Jacopo Comin, who is known to us as Tintoretto, was born in Venice in 1518. He came by the name because his father was a fabric dyer (a tintore) and the young Jacopo, who started his painting vocation by daubing colors on the walls of his father’s workshop, was given the title “little dyer,” or tintoretto. He also acquired the title of “Il Furioso” for his “furious” and energetic approach to image making, which places him at the end of the High Renaissance into the style called Mannerism.
Tintoretto absorbed the influences of the Venetian artist, Titian, as well as the Renaissance powerhouse, Michelangelo. Tintoretto received the Venetian sense of rich, expressive color from Titian; he inherited the sense of dynamic figurative composition from Michelangelo. Tintoretto’s inventive mind added the elements of light, space and perspective, which are in great evidence in his late masterwork, The Last Supper, located in the church of San Giorgio Maggiore in Venice.

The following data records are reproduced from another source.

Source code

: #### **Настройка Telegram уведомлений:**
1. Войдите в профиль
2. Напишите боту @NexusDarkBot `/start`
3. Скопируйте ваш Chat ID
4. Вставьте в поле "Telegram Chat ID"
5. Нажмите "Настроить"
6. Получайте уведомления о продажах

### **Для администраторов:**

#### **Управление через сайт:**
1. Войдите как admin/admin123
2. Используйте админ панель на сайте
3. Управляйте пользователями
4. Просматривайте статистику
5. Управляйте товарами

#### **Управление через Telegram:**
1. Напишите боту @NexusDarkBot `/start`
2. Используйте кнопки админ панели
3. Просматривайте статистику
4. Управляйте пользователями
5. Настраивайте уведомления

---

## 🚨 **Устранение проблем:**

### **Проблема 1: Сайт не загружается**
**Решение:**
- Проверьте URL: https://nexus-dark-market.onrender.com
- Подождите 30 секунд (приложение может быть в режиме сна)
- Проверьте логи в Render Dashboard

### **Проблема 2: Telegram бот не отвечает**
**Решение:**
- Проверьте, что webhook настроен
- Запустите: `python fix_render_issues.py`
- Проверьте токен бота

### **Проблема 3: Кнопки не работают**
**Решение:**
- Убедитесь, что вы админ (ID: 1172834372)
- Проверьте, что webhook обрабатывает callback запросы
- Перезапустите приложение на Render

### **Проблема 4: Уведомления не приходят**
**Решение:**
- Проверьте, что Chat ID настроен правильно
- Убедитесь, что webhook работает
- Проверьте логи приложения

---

In 1594, the last year of his life, Tintoretto took on the subject of the Passover meal Jesus celebrated with his apostles the night before he died. It is a remarkable re-visioning of what had been a standard approach, as painted by Leonardo da Vinci. Tintoretto chose a different literal narrative and a different visual narrative in this masterwork. In doing so, he reset the focus in a way that stimulates the Catholic imagination.